+++ EXCERPT TO READ

Victoria Pruim, Zachary Parks, Simon Liu

iObstacle

April 24th, 2018

University of North Carolina, Wilmington

Abstract

There are many applications, from video game design to the planning of city infrastructure, where being able to find a path (i.e., “pathfinding”) between two points in space, virtual or real, would be a valuable tool. This process of pathfinding, in one of its simplest forms, can be further investigated by attempting to find a solution to a relatively simple and familiar problem, solving a maze.

I. INTRODUCTION

This paper describes an experiment performed to compare the computational complexity of three algorithms used to find the shortest series of moves to create a path from a set start position to a set end position, for an object to travel on a square grid which contains obstacles (a maze).

Fig. 1 Example of maze unsolved and solved

II. FORMAL PROBLEM STATEMENT

In order to state our problem formally, we must define the maze, start/end points, squares, obstacles, moves, and paths. A maze can be visually represented as a orthogonal square grid of two sets of evenly-spaced parallel lines at perpendicular angles to one another. In a grid of size n2 squares, all of the squares(s) on the grid are represented by an ordered pair. Those ordered pairs are in the set S where:

S={ (0,0), (0,1), .... (0,n-1), (1,0), (1,1), …. (n-1, 0), (n-1,1), … (n-1,n-1)}

s ∈ S, s=0 or s=1. If s=0, then s represents an obstacle, if s=1, then s represents an open path. Our grid will be represented by a 2D array populated with 0’s and 1’s. The start position is a square on the grid and is the object’s first current position. The end position is the goal square, where object is attempting to find. The object’s size is one square. A move is a transition from one square with a value of 1 to anadjacent square with a value of 1.

++++++
+++ DATASET CONTENT

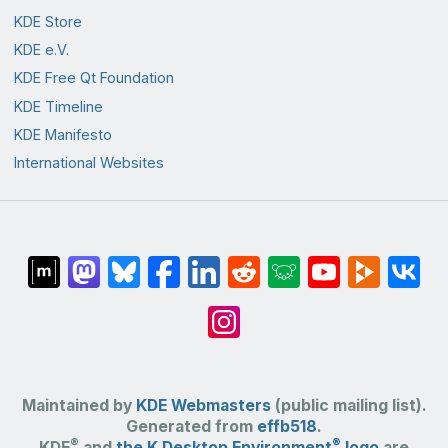
KDE Store
KDE e.V.
KDE Free Qt Foundation
KDE Timeline
KDE Manifesto
International Websites
Maintained by
KDE Webmasters
(public mailing list).
Generated from
effb518
.
®
®
KDE
and
the K Desktop Environment
logo
are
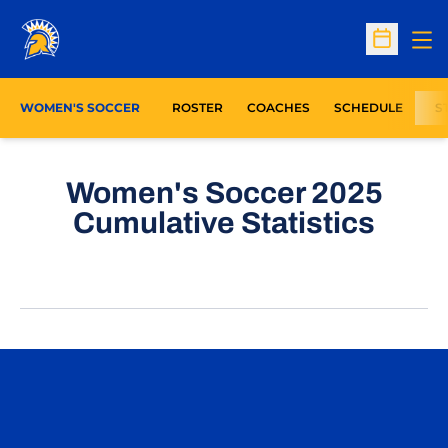
Op
Open Sc
WOMEN'S SOCCER
ROSTER
COACHES
SCHEDULE
S
Women's Soccer 2025
Cumulative Statistics
Opens in a new window
Opens in a n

++++++

Answer these questions from the maze pathfinding paper, one per line:
(a) How many algorithms does the experiment compare?
(b) In the grid, which value of s represents an obstacle?
(c) What is the size of the object that travels through the maze?
The data has no connection to the maze pathfinding paper.

(a) Three
(b) 0
(c) One square